The November Note may be repaid in whole or in part prior to the maturity date for a 10% premium. The November Note requires the Company to use up to 20% of the gross proceeds raised from future equity or debt financings, or the sale of any subsidiary or material asset, to prepay the November Note, subject to a $2,000 cap on the aggregate prepayment amount. Until all obligations under the November Note have been paid in full, the Company is not permitted to grant a security interest in any of its assets, or to issue securities convertible into shares of common stock, subject in each case to certain exceptions. verbMarketplace, LLC entered into a guaranty, dated November 7, 2022, in connection with the November Note Offering, pursuant to which it guaranteed the obligations of the Company under the November Note in exchange for receiving a portion of the loan proceeds.

     
    In connection with the November Note Offering, the Company incurred $335 of debt issuance costs. The debt issuance costs and the debt discount of $450 are being amortized over the term of the November Notes using the effective interest rate method. As of December 31, 2022, the amount of unamortized debt discount and debt issuance costs was $402 and $299, respectively.
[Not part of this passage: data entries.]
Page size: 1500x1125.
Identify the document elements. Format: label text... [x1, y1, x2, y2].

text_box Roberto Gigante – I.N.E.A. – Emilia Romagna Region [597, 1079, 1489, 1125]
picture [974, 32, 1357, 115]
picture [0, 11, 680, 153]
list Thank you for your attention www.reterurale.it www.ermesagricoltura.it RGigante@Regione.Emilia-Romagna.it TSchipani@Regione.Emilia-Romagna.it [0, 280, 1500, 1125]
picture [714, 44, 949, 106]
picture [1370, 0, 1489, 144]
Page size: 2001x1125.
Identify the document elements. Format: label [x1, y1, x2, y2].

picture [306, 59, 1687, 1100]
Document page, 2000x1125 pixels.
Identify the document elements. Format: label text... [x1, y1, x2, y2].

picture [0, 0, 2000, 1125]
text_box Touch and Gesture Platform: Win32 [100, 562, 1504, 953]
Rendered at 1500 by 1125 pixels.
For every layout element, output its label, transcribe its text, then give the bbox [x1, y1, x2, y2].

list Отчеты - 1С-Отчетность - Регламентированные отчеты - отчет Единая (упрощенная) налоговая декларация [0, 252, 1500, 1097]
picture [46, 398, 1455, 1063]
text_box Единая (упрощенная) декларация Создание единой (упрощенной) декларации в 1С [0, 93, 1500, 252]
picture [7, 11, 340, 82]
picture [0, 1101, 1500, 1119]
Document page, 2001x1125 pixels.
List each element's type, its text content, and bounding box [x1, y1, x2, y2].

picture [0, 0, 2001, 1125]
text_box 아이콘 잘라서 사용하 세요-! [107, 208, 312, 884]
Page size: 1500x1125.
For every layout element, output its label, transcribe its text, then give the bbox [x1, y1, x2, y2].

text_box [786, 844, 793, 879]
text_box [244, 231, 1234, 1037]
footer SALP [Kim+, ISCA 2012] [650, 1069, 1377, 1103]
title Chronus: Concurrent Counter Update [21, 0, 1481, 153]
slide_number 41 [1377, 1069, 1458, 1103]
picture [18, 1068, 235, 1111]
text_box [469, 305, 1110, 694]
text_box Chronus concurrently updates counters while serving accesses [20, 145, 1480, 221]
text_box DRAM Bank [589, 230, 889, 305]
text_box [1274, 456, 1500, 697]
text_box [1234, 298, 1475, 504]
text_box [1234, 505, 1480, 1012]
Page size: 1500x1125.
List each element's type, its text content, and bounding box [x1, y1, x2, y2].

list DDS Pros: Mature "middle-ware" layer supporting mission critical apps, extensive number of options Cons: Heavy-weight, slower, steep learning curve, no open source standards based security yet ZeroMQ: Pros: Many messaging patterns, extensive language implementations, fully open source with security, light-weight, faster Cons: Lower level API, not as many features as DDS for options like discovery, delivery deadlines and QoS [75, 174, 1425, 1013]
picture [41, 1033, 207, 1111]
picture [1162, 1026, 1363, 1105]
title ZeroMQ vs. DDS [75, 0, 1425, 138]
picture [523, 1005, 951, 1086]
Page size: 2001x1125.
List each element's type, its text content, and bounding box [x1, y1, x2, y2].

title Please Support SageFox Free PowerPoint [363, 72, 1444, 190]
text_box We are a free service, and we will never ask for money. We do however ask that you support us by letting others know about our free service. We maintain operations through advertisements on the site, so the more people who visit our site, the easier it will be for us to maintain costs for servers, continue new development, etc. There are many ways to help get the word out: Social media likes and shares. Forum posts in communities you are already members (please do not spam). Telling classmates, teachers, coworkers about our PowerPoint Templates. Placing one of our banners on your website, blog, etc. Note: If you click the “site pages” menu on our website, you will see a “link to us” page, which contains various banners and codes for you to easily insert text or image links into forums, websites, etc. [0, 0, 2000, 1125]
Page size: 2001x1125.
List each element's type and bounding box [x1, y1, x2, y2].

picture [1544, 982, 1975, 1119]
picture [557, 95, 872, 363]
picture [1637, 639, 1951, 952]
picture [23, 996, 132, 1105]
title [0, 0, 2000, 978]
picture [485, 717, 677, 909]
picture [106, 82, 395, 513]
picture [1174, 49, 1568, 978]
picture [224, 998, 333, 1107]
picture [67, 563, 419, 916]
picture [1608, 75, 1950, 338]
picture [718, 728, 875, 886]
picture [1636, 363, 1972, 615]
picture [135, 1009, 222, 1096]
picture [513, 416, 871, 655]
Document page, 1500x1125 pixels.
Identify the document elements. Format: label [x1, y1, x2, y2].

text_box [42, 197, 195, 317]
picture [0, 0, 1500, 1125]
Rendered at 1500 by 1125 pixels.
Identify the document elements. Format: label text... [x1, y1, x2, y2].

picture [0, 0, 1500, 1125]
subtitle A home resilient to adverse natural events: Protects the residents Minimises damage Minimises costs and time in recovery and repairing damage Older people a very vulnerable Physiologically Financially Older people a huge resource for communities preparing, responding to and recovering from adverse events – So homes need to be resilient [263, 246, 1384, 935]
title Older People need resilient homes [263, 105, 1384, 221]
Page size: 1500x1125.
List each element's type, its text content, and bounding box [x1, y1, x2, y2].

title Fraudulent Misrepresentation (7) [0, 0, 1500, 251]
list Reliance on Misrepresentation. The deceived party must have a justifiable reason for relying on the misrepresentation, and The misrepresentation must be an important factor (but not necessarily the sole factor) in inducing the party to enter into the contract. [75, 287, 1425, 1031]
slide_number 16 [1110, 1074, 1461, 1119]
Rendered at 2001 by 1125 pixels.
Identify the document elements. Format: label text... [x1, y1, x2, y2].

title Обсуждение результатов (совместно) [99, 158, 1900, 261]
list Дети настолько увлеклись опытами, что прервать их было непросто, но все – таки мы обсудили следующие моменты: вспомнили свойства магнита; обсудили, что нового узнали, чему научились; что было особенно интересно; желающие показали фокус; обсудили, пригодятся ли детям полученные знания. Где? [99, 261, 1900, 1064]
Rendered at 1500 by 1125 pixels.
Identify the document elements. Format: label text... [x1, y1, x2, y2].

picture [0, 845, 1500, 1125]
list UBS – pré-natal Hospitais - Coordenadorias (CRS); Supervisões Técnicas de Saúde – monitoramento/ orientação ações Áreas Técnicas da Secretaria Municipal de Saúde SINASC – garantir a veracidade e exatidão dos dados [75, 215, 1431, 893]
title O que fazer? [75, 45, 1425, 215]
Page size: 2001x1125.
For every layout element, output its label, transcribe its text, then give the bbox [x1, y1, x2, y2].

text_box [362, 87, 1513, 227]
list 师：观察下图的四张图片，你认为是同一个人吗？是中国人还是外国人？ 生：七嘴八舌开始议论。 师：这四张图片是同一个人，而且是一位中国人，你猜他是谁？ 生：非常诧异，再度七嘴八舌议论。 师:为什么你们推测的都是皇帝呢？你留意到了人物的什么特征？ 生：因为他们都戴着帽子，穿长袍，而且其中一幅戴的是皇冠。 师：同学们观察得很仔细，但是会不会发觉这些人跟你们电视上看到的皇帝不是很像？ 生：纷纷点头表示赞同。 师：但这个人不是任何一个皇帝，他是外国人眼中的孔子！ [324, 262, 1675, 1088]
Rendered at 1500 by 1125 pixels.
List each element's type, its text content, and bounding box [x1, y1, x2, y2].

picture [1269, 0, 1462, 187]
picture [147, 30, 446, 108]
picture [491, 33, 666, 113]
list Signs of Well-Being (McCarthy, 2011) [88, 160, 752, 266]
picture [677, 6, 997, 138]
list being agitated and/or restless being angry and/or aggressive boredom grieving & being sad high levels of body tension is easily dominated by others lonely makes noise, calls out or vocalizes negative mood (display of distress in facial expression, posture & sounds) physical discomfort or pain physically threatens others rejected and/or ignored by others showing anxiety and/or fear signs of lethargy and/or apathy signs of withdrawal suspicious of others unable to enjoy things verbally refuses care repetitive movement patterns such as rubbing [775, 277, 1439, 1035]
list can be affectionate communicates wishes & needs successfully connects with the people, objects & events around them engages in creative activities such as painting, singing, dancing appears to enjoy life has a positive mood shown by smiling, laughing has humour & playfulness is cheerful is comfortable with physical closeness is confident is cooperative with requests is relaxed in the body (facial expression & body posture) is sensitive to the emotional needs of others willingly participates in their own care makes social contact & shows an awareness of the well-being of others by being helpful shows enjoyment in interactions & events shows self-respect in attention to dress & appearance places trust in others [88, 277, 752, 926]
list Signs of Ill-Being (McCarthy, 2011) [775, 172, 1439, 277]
During the six months ended June 30, 2023, the Company paid $375 in cash and $300 in shares; amortized $156 of debt discount and $116 of debt issuance costs. As of June 30, 2023, the amount of unamortized debt discount and debt issuance costs was $246 and $183, respectively.
     
    On May 16, 2023, the Company received a redemption notice under the terms of the November Note Purchase Agreement for $300. The Company missed two payments resulting in a Payment Failure Balance Increase of 10% on the outstanding principal balance per occurrence pursuant to the terms of the agreement totaling $1,205. These costs have been recorded as finance costs in the Company’s condensed consolidated statement of operations for the three and six months ended June 30, 2023.
     
    As of June 30, 2023 and December 31, 2022, the outstanding balance of the November Notes amounted to $6,375 and $5,544, respectively. See Note 14 for Subsequent Events.

 

The following table provides a breakdown of interest expense for the periods presented:

 

    2023     2022  
    Three Months Ended June 30,  
    2023     2022  
             
Interest expense – amortization of debt discount   $ 77     $ 98  
Interest expense – amortization of debt issuance costs     57       151  
Interest expense – other     165       119  
                 
Total interest expense   $ 299     $ 368  

 

Total interest expense for notes payable to related parties (see Notes A and B above) was $23 and $23 for the three months ended June 30, 2023 and 2022, respectively. The Company paid $0 and $0 in interest to related parties for the three months ended June 30, 2023 and 2022, respectively.

 

 

The following table provides a breakdown of interest expense for the periods presented:

 

    2023     2022  
    Six Months Ended June 30,  
    2023     2022  
             
Interest expense – amortization of debt discount   $ 163     $ 171  
Interest expense – amortization of debt issuance costs     127       264  
Interest expense – other     480       226  
                 
Total interest expense   $ 770     $ 661  

 

Total interest expense for notes payable to related parties (see Notes A and B above) was $46 and $46 for the six months ended June 30, 2023 and 2022, respectively. The Company paid $0 and $0 in interest to related parties for the six months ended June 30, 2023 and 2022, respectively.